Bill gates, the rich, and "wealth creation"

The point to me is that BILL GATES was not necessary for a personal computer operating system to arise and dominate the marketplace, clearly, there were competing operating systems out there, some BETTER than Windows from the get-go (the Apple OS) and out of that welter SOMEBODY was going to come up with the OS that most PCs use, and it happened to be Gates and Windows. Nothing magical about it, and Gates did not CREATE the marketplace for PC operating systems, he just took (admittedly, skillful) advantage of the opportunity that the rise of the PC created. If we did not have Bill Gates and Windows, we’d have somebody else and something else, not sure who or what but there is NOTHING to suggest that Gates was ESSENTIAL to the development of PC operating systems. If you will read the book “Hackers” in fact you will see that he was just one of many on that trail.

Bill Gates worked hard, he was smart, he was driven and he DAMN lucky. He won a lottery. Nothing wrong with that, but the argument for his massive rewards seems to be based on the notion that he made an essential contribution. He did not. His system and his business out-competed others, but there is nothing to suggest that it benefited society greatly that he was the one that did it. Another man, another firm, and the results would have been quite similar, I’m sure.

Well, he did. He offered a product that people wanted to buy. You’re measuring his reward with that metric–dollars–why would you measure the value provided by a different metric? Some squishy “societal benefit” or something? He’s worth exactly what he received (so long as he played by the rules), by definition. Same as anybody else.

:: raises hand ::

This one’s fine, as all societies are both individual and collective.

You can’t gloss over “contributions” with “by whatever measure”. What measure? There simply isn’t some objective measurement of “contribution”, full stop.

Society doesn’t reward anyone. In term of income, it comes from individual transactions, not some transfer from society. “Society” doesn’t pay me, my employer does. “Society” didn’t buy Windows, individuals did.

Further, what’s a reward? It’s not just income or wealth. Some value family, leisure time, artistic pursuits, or what have you much more than wealth. If I were offered twice my salary at one and a half times the hours, I’d refuse, because I value what I spend that time doing more than that sum of money. Viewing worth as a question of income is odeous, and frankly something I’d expect you to attribute to your political opponents.

What’s a contribution? What’s a reward?

Evidence that wealth inequality exists, and has been increasing since the '70s? Yes. Evidence that this is proof of some dire trend? Rather more sparse. The hand-waving is of the vastly different causes of the inequality in the scary-comparables like Saudi Arabia. Inequality is a symptom, not a problem in itself. It Saudi Arabia it’s a symptom of a striated, legally unequal society. In America, it’s a symptom of economic growth, innovation, and relatively low tax rates.

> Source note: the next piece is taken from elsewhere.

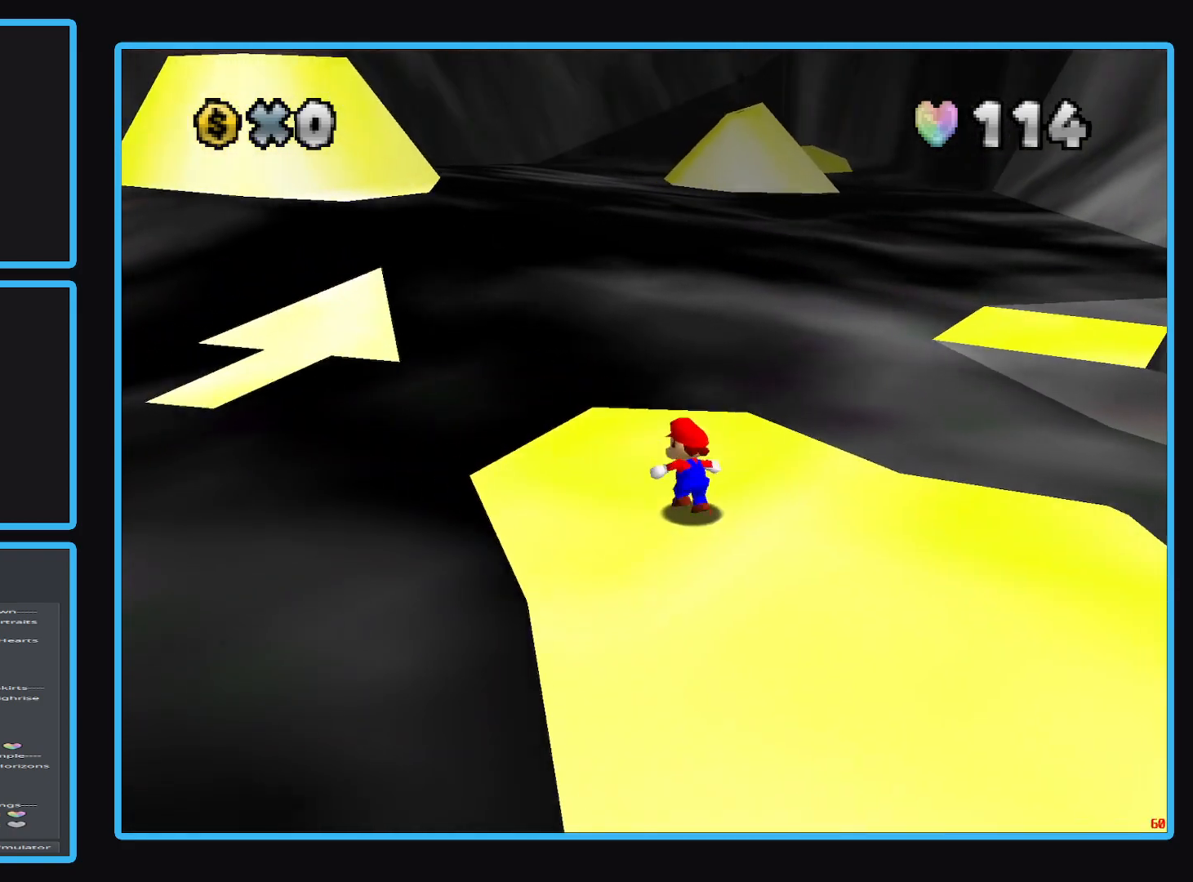
{"buttons": ["A", "L2"], "left_stick": "up-right", "right_stick": "center", "events": [[33, "left_stick", "up"], [133, "left_stick", "up-right"], [367, "L2", "down"], [450, "A", "down"]]}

As far as the idea of an “informal conspiracy” of CEOs and the rest of the business “elite” to raise their salaries; it seems to me people are dancing around the taboo words “class” and “caste”, because that’s what we have. A rich business caste that works to warp society to make itself even richer at the expense of everyone else. People just don’t want to admit that we’re a class-ridden society.

It does no such thing. The people who make the most money are the ones who are already rich and risk nothing.

America is one of the least socioeconomically mobile industrialized nations, for all our speechmaking about being a land of opportunity. If you want to climb out of poverty into the middle or upper class, you’re better off in one of those Evil Socialist nations.

You make a huge leap from saying that some people are not rewarded fairly to it is nothing like a meritocracy. Just because it is not perfect does not mean that it is not a meritocracy. Most lottery winners end up broke and most people who make smart decisions and work hard end up succesful. It does not mean that there are no exceptions, only that is the way it usually works out.
There are two members of my family. One flew bombers in WW2, came home became an alcoholic and smoked heavily. The other never saw combat, never smoked and hardly ever drank. The first outlived the second by twenty years. From that we can learn nothing about the health affects of combat, smoking, and alcohol abuse. Only that strange things can happen that defy the odds.
Bad luck and good luck do not change the fact that the market rewards people who create value, not perfectly but very well.

I was in the wealth inequality and no one provided any evidence that inequality was bad for the United States only that it was happening.

He may not have been “necessary”, but he’s the one who did it. It’s not like he stepped into the CEO slot of a Fortune 500 company. Microsoft didn’t exist before Bill Gates.

Because of network effects an OS that is slightly better than another one is likely to get used more and thus become much more valuable. The heir to the In and Out burger chain is a billionaire even though they are the 15th largest burger chain in the US, but making the 15th most succesfull OS will probaby get you no money at all. That is why software with network effects is kind of like a tournament. The winner takes almost all of the rewards. Ussain Bolt makes a lot more money than the 10th fastes guy in the world despite being only a fraction of a second faster. Tournaments don’t always produce great outcomes for those who are only slightly less good than the winners but they are great motivation for people to work hard and produce a great product. That competition is what makes our country so rich and people so much better off than they used to be.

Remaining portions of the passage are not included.